*** Block opens ***

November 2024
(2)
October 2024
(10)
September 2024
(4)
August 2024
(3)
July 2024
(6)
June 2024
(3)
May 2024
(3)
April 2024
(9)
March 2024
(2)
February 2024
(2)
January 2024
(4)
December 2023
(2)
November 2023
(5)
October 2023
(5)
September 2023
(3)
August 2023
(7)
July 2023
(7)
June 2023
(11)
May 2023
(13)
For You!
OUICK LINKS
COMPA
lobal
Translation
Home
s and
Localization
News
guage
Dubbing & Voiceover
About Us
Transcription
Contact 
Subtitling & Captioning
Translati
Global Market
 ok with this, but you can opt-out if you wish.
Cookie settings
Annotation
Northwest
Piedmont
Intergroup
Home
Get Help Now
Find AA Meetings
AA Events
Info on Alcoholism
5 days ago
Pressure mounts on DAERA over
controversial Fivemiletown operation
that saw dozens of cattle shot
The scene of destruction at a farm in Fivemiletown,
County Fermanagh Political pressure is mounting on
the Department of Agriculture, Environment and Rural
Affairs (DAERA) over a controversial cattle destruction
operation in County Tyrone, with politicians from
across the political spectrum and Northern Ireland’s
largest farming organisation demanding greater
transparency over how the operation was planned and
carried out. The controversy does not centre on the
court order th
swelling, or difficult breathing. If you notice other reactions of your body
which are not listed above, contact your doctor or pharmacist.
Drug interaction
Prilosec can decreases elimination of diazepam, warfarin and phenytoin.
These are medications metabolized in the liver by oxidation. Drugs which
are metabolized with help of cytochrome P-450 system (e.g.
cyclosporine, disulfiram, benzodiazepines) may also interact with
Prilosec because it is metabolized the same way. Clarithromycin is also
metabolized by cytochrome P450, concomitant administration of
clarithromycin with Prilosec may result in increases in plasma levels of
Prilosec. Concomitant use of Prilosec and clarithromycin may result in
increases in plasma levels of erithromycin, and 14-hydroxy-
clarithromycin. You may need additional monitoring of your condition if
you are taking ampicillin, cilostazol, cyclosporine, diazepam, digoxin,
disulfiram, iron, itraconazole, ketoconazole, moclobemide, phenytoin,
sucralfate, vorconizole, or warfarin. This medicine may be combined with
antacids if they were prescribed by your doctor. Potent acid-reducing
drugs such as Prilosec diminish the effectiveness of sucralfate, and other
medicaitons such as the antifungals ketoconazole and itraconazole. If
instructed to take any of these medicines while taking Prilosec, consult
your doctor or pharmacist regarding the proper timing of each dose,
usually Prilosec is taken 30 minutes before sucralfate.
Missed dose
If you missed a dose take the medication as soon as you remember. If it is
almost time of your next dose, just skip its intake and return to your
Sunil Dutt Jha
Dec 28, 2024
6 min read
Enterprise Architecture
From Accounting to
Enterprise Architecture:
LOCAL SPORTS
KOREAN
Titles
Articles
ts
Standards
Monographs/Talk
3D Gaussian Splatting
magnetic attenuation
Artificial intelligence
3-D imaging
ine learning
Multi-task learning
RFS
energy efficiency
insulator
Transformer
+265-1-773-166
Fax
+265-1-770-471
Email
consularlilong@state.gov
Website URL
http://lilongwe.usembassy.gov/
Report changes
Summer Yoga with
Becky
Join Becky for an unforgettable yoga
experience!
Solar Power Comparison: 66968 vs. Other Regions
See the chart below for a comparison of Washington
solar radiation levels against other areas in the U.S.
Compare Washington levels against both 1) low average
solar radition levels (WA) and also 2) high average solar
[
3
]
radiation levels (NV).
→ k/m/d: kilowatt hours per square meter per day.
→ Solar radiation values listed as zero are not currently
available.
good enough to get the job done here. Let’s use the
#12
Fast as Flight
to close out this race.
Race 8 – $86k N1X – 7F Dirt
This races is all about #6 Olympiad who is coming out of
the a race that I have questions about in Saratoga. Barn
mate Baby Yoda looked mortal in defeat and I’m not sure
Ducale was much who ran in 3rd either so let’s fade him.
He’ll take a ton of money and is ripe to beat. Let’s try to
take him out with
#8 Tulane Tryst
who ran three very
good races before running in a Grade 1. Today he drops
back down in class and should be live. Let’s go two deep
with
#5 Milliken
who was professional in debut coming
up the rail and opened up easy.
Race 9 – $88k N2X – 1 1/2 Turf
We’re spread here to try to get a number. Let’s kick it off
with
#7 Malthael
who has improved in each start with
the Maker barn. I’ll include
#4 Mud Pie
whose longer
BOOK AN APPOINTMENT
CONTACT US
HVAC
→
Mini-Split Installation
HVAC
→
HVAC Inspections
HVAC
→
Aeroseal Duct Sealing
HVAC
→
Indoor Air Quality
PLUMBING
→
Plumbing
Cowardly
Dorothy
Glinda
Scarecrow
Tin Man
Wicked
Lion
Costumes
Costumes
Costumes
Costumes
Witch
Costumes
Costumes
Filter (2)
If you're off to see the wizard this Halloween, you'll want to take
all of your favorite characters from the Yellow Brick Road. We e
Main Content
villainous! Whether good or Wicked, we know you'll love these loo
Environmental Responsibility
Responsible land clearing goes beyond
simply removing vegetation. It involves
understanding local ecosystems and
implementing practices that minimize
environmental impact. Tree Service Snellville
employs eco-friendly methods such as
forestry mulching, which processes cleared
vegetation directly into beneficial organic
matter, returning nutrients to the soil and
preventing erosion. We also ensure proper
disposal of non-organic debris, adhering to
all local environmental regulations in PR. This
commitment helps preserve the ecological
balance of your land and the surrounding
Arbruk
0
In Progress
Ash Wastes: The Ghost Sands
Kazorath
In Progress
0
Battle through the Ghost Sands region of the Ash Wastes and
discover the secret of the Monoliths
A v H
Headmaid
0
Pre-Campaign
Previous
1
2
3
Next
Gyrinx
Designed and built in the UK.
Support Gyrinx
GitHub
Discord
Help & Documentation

*** Block closes ***

Exercise objective
Write out each of the lines above, word for word, from first to last.

Your solution
November 2024
(2)
October 2024
(10)
September 2024
(4)
August 2024
(3)
July 2024
(6)
June 2024
(3)
May 2024
(3)
April 2024
(9)
March 2024
(2)
February 2024
(2)
January 2024
(4)
December 2023
(2)
November 2023
(5)
October 2023
(5)
September 2023
(3)
August 2023
(7)
July 2023
(7)
June 2023
(11)
May 2023
(13)
For You!
OUICK LINKS
COMPA
lobal
Translation
Home
s and
Localization
News
guage
Dubbing & Voiceover
About Us
Transcription
Contact 
Subtitling & Captioning
Translati
Global Market
 ok with this, but you can opt-out if you wish.
Cookie settings
Annotation
Northwest
Piedmont
Intergroup
Home
Get Help Now
Find AA Meetings
AA Events
Info on Alcoholism
5 days ago
Pressure mounts on DAERA over
controversial Fivemiletown operation
that saw dozens of cattle shot
The scene of destruction at a farm in Fivemiletown,
County Fermanagh Political pressure is mounting on
the Department of Agriculture, Environment and Rural
Affairs (DAERA) over a controversial cattle destruction
operation in County Tyrone, with politicians from
across the political spectrum and Northern Ireland’s
largest farming organisation demanding greater
transparency over how the operation was planned and
carried out. The controversy does not centre on the
court order th
swelling, or difficult breathing. If you notice other reactions of your body
which are not listed above, contact your doctor or pharmacist.
Drug interaction
Prilosec can decreases elimination of diazepam, warfarin and phenytoin.
These are medications metabolized in the liver by oxidation. Drugs which
are metabolized with help of cytochrome P-450 system (e.g.
cyclosporine, disulfiram, benzodiazepines) may also interact with
Prilosec because it is metabolized the same way. Clarithromycin is also
metabolized by cytochrome P450, concomitant administration of
clarithromycin with Prilosec may result in increases in plasma levels of
Prilosec. Concomitant use of Prilosec and clarithromycin may result in
increases in plasma levels of erithromycin, and 14-hydroxy-
clarithromycin. You may need additional monitoring of your condition if
you are taking ampicillin, cilostazol, cyclosporine, diazepam, digoxin,
disulfiram, iron, itraconazole, ketoconazole, moclobemide, phenytoin,
sucralfate, vorconizole, or warfarin. This medicine may be combined with
antacids if they were prescribed by your doctor. Potent acid-reducing
drugs such as Prilosec diminish the effectiveness of sucralfate, and other
medicaitons such as the antifungals ketoconazole and itraconazole. If
instructed to take any of these medicines while taking Prilosec, consult
your doctor or pharmacist regarding the proper timing of each dose,
usually Prilosec is taken 30 minutes before sucralfate.
Missed dose
If you missed a dose take the medication as soon as you remember. If it is
almost time of your next dose, just skip its intake and return to your
Sunil Dutt Jha
Dec 28, 2024
6 min read
Enterprise Architecture
From Accounting to
Enterprise Architecture:
LOCAL SPORTS
KOREAN
Titles
Articles
ts
Standards
Monographs/Talk
3D Gaussian Splatting
magnetic attenuation
Artificial intelligence
3-D imaging
ine learning
Multi-task learning
RFS
energy efficiency
insulator
Transformer
+265-1-773-166
Fax
+265-1-770-471
Email
consularlilong@state.gov
Website URL
http://lilongwe.usembassy.gov/
Report changes
Summer Yoga with
Becky
Join Becky for an unforgettable yoga
experience!
Solar Power Comparison: 66968 vs. Other Regions
See the chart below for a comparison of Washington
solar radiation levels against other areas in the U.S.
Compare Washington levels against both 1) low average
solar radition levels (WA) and also 2) high average solar
[
3
]
radiation levels (NV).
→ k/m/d: kilowatt hours per square meter per day.
→ Solar radiation values listed as zero are not currently
available.
good enough to get the job done here. Let’s use the
#12
Fast as Flight
to close out this race.
Race 8 – $86k N1X – 7F Dirt
This races is all about #6 Olympiad who is coming out of
the a race that I have questions about in Saratoga. Barn
mate Baby Yoda looked mortal in defeat and I’m not sure
Ducale was much who ran in 3rd either so let’s fade him.
He’ll take a ton of money and is ripe to beat. Let’s try to
take him out with
#8 Tulane Tryst
who ran three very
good races before running in a Grade 1. Today he drops
back down in class and should be live. Let’s go two deep
with
#5 Milliken
who was professional in debut coming
up the rail and opened up easy.
Race 9 – $88k N2X – 1 1/2 Turf
We’re spread here to try to get a number. Let’s kick it off
with
#7 Malthael
who has improved in each start with
the Maker barn. I’ll include
#4 Mud Pie
whose longer
BOOK AN APPOINTMENT
CONTACT US
HVAC
→
Mini-Split Installation
HVAC
→
HVAC Inspections
HVAC
→
Aeroseal Duct Sealing
HVAC
→
Indoor Air Quality
PLUMBING
→
Plumbing
Cowardly
Dorothy
Glinda
Scarecrow
Tin Man
Wicked
Lion
Costumes
Costumes
Costumes
Costumes
Witch
Costumes
Costumes
Filter (2)
If you're off to see the wizard this Halloween, you'll want to take
all of your favorite characters from the Yellow Brick Road. We e
Main Content
villainous! Whether good or Wicked, we know you'll love these loo
Environmental Responsibility
Responsible land clearing goes beyond
simply removing vegetation. It involves
understanding local ecosystems and
implementing practices that minimize
environmental impact. Tree Service Snellville
employs eco-friendly methods such as
forestry mulching, which processes cleared
vegetation directly into beneficial organic
matter, returning nutrients to the soil and
preventing erosion. We also ensure proper
disposal of non-organic debris, adhering to
all local environmental regulations in PR. This
commitment helps preserve the ecological
balance of your land and the surrounding
Arbruk
0
In Progress
Ash Wastes: The Ghost Sands
Kazorath
In Progress
0
Battle through the Ghost Sands region of the Ash Wastes and
discover the secret of the Monoliths
A v H
Headmaid
0
Pre-Campaign
Previous
1
2
3
Next
Gyrinx
Designed and built in the UK.
Support Gyrinx
GitHub
Discord
Help & Documentation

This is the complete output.